Start of INPUT RECORDS

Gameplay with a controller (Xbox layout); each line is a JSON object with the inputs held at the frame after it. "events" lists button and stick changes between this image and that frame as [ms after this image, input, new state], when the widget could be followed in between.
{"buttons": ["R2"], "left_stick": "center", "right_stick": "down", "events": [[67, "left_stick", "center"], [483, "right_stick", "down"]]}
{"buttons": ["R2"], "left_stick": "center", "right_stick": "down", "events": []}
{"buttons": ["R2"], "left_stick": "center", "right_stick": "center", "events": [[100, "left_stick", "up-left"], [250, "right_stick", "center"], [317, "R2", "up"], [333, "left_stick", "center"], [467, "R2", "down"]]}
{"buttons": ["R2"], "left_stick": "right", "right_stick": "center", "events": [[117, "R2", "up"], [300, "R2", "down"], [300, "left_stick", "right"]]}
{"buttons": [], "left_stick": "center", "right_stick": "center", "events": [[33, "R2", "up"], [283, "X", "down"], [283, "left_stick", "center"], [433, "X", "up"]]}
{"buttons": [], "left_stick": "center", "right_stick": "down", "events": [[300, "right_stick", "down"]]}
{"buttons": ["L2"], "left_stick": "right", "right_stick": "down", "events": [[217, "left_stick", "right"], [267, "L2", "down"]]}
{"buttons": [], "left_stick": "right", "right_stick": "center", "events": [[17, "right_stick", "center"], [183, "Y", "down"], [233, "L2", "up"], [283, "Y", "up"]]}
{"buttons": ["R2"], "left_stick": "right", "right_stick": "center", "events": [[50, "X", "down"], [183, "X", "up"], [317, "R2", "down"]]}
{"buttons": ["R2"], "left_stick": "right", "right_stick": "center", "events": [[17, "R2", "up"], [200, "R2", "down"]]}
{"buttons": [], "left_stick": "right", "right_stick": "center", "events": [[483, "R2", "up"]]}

End of INPUT RECORDS

Whatever appears in the records must be returned exactly.

Gameplay with a controller (Xbox layout); each line is a JSON object with the inputs held at the frame after it. "events" lists button and stick changes between this image and that frame as [ms after this image, input, new state], when the widget could be followed in between.
{"buttons": ["R2"], "left_stick": "center", "right_stick": "down", "events": [[67, "left_stick", "center"], [483, "right_stick", "down"]]}
{"buttons": ["R2"], "left_stick": "center", "right_stick": "down", "events": []}
{"buttons": ["R2"], "left_stick": "center", "right_stick": "center", "events": [[100, "left_stick", "up-left"], [250, "right_stick", "center"], [317, "R2", "up"], [333, "left_stick", "center"], [467, "R2", "down"]]}
{"buttons": ["R2"], "left_stick": "right", "right_stick": "center", "events": [[117, "R2", "up"], [300, "R2", "down"], [300, "left_stick", "right"]]}
{"buttons": [], "left_stick": "center", "right_stick": "center", "events": [[33, "R2", "up"], [283, "X", "down"], [283, "left_stick", "center"], [433, "X", "up"]]}
{"buttons": [], "left_stick": "center", "right_stick": "down", "events": [[300, "right_stick", "down"]]}
{"buttons": ["L2"], "left_stick": "right", "right_stick": "down", "events": [[217, "left_stick", "right"], [267, "L2", "down"]]}
{"buttons": [], "left_stick": "right", "right_stick": "center", "events": [[17, "right_stick", "center"], [183, "Y", "down"], [233, "L2", "up"], [283, "Y", "up"]]}
{"buttons": ["R2"], "left_stick": "right", "right_stick": "center", "events": [[50, "X", "down"], [183, "X", "up"], [317, "R2", "down"]]}
{"buttons": ["R2"], "left_stick": "right", "right_stick": "center", "events": [[17, "R2", "up"], [200, "R2", "down"]]}
{"buttons": [], "left_stick": "right", "right_stick": "center", "events": [[483, "R2", "up"]]}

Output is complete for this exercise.